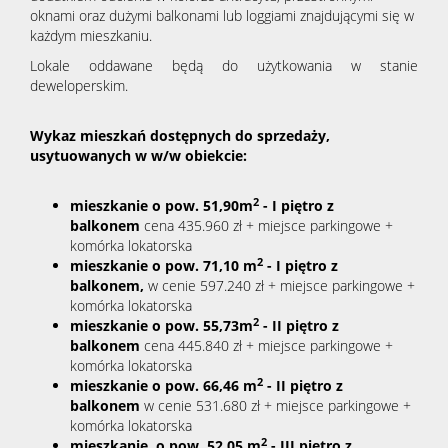
oknami oraz dużymi balkonami lub loggiami znajdującymi się w
każdym mieszkaniu.
Lokale oddawane będą do użytkowania w stanie
deweloperskim.
Wykaz mieszkań dostępnych do sprzedaży,
usytuowanych w w/w obiekcie:
2
mieszkanie o pow. 51,90m
- I
piętro
z
balkonem
cena 435.960 zł + miejsce parkingowe +
komórka lokatorska
2
mieszkanie o pow.
71,10
m
- I piętro
z
balkonem
,
w cenie 597.240 zł + miejsce parkingowe +
komórka lokatorska
2
mieszkanie o pow. 55,73m
-
II piętro
z
balkonem
cena 445.840 zł + miejsce parkingowe +
komórka lokatorska
2
mieszkanie o pow. 66,46 m
-
II piętro
z
balkonem
w cenie 531.680 zł + miejsce parkingowe +
komórka lokatorska
2
mieszkanie o pow. 52,05 m
-
II
I
piętro
z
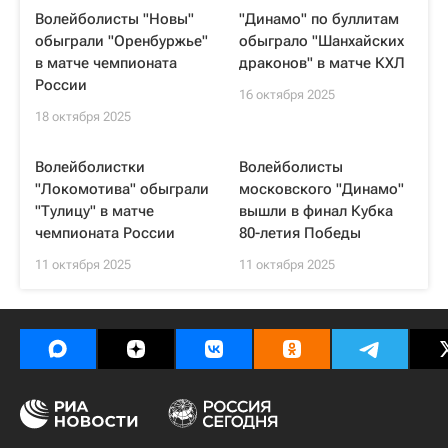
Волейболисты "Новы"
"Динамо" по буллитам
обыграли "Оренбуржье"
обыграло "Шанхайских
в матче чемпионата
драконов" в матче КХЛ
России
16 октября 2025
18 октября 2025
Волейболистки
Волейболисты
"Локомотива" обыграли
московского "Динамо"
"Тулицу" в матче
вышли в финал Кубка
чемпионата России
80-летия Победы
11 октября 2025
11 октября 2025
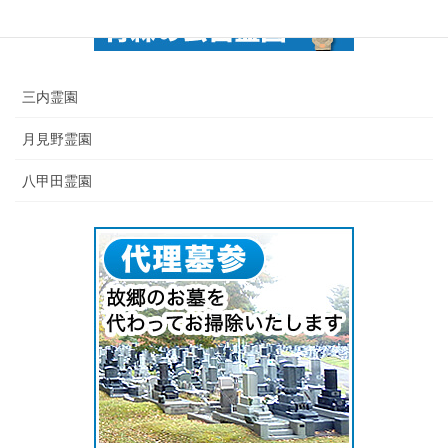
三内霊園
月見野霊園
八甲田霊園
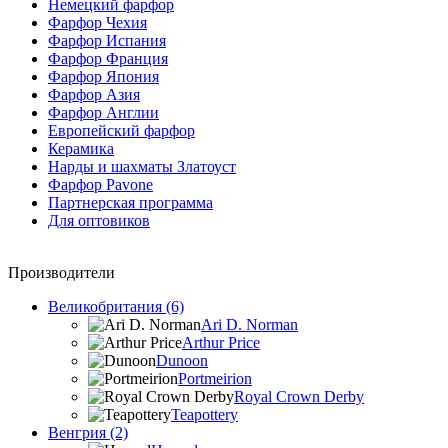
Немецкий фарфор
Фарфор Чехия
Фарфор Испания
Фарфор Франция
Фарфор Япония
Фарфор Азия
Фарфор Англии
Европейский фарфор
Керамика
Нарды и шахматы Златоуст
Фарфор Pavone
Партнерская программа
Для оптовиков
Производители
Великобритания (6)
Ari D. Norman
Arthur Price
Dunoon
Portmeirion
Royal Crown Derby
Teapottery
Венгрия (2)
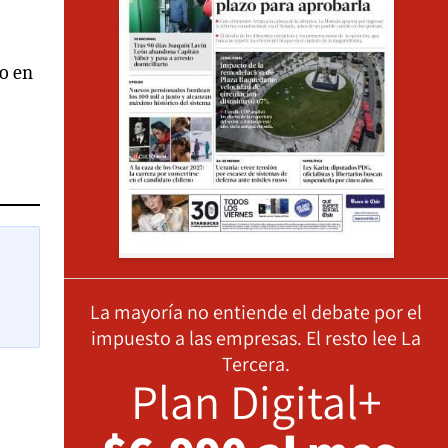
o en
La mayoría no entiende el debate por el
impuesto a las empresas. El resto lee La
Tercera.
Plan Digital+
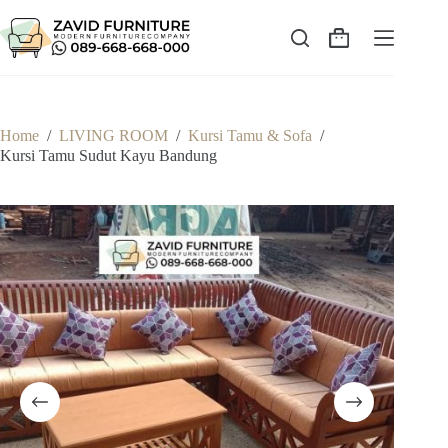
Skip
to
content
Shopping
cart
Home
/
LIVING ROOM
/
Kursi Tamu & Sofa
/
Kursi Tamu Sudut Kayu Bandung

---*---

A verbatim copy of every record above is required, with all pictures omitted.

Exercise output
oknami oraz dużymi balkonami lub loggiami znajdującymi się w
każdym mieszkaniu.
Lokale oddawane będą do użytkowania w stanie
deweloperskim.
Wykaz mieszkań dostępnych do sprzedaży,
usytuowanych w w/w obiekcie:
2
mieszkanie o pow. 51,90m
- I
piętro
z
balkonem
cena 435.960 zł + miejsce parkingowe +
komórka lokatorska
2
mieszkanie o pow.
71,10
m
- I piętro
z
balkonem
,
w cenie 597.240 zł + miejsce parkingowe +
komórka lokatorska
2
mieszkanie o pow. 55,73m
-
II piętro
z
balkonem
cena 445.840 zł + miejsce parkingowe +
komórka lokatorska
2
mieszkanie o pow. 66,46 m
-
II piętro
z
balkonem
w cenie 531.680 zł + miejsce parkingowe +
komórka lokatorska
2
mieszkanie o pow. 52,05 m
-
II
I
piętro
z
Волейболисты "Новы"
"Динамо" по буллитам
обыграли "Оренбуржье"
обыграло "Шанхайских
в матче чемпионата
драконов" в матче КХЛ
России
16 октября 2025
18 октября 2025
Волейболистки
Волейболисты
"Локомотива" обыграли
московского "Динамо"
"Тулицу" в матче
вышли в финал Кубка
чемпионата России
80-летия Победы
11 октября 2025
11 октября 2025
三内霊園
月見野霊園
八甲田霊園
Немецкий фарфор
Фарфор Чехия
Фарфор Испания
Фарфор Франция
Фарфор Япония
Фарфор Азия
Фарфор Англии
Европейский фарфор
Керамика
Нарды и шахматы Златоуст
Фарфор Pavone
Партнерская программа
Для оптовиков
Производители
Великобритания (6)
Ari D. Norman
Arthur Price
Dunoon
Portmeirion
Royal Crown Derby
Teapottery
Венгрия (2)
o en
La mayoría no entiende el debate por el
impuesto a las empresas. El resto lee La
Tercera.
Plan Digital+
Skip
to
content
Shopping
cart
Home
/
LIVING ROOM
/
Kursi Tamu & Sofa
/
Kursi Tamu Sudut Kayu Bandung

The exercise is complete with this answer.